Pourtant, au mois de janvier 2023, la municipalité de Gouville-sur-Mer (Manche) pensait avoir trouvé la solution pour stabiliser les dunes. Elle avait récupéré les sapins de Noël fraîchement jetés pour les déposer au pied des dunes, une expérience qui s’était avérée concluante l’hiver précédent.

Les sapins avaient constitué une armature permettant au sable de s’accumuler et de stabiliser l’ensemble. Le 9 avril, patatras! Les espoirs de consolidation de la dune ont été balayés en quelques heures. La mer a tout disloqué et les sapins flottaient dans une mer démontée.  Les enrochements qui protègent Gouville ont tenu le coup, mais on sait qu’à la longue les vagues parviennent à les déloger en les sapant par en dessous.
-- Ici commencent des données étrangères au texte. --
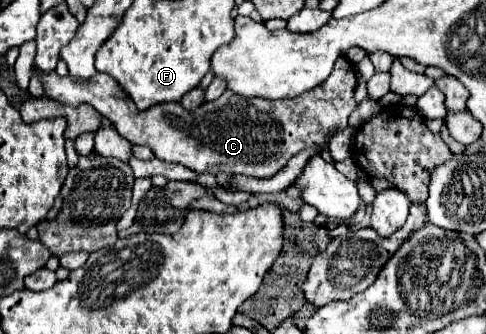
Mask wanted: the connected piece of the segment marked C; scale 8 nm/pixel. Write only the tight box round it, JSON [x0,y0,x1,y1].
[39,57,357,179]

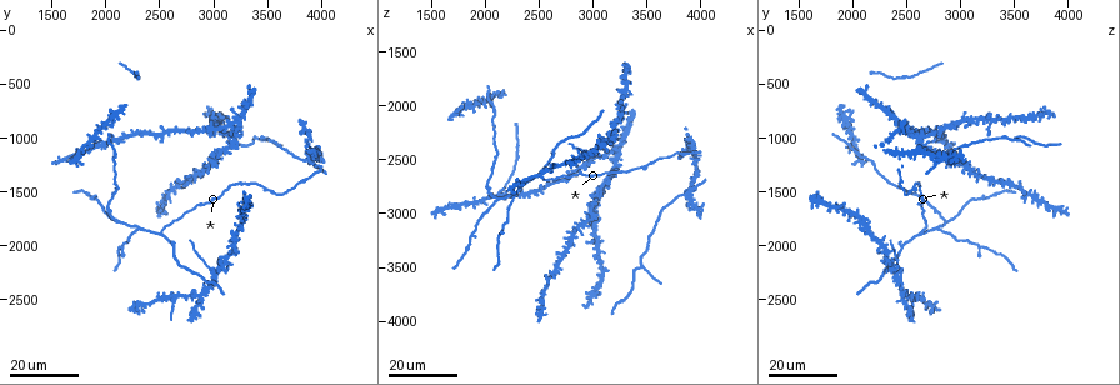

Selon le maire de Blainville-sur-Mer, il faudrait pouvoir effectuer des travaux et recharger en sable immédiatement, une mesure qui se heurte à des raisons environnementales, pour la protection des nids, de la faune et de la flore. Selon lui, avec les tempêtes de plus en plus tardives, le cadre réglementaire n’est pas adapté. J’ajouterai à titre personnel qu’il est fort à parier qu’il ne le sera jamais car les tempêtes sont certes tardives, mais aussi de plus en plus fréquentes et de plus en plus violentes.

À Agon-Coutainville, un symbole côtier risque fort de disparaître. La Poulette, une petite cabane posée sur la dune est un marqueur de l’érosion côtière. Il y a quelques décennies, la mer était encore loin.  Aujourd’hui, la Poulette est cernée.et menace culbuter au pied de la dune. Le 9 avril, des enrochements ont été posés à la hâte. Si l’eau venait à créer une brèche, la mer pourrait prendre la digue à revers et menacerait le nord d’Agon-Coutainville.

Les prochaines grandes marées sont prévues après l’été. Il devrait donc y avoir quelques mois de répit, mais les scientifiques ont prévenu que la dune aurait disparu d’ici une dizaine d’années. Je vous l’ai dit : à la fin, c’est toujours l’océan qui gagne !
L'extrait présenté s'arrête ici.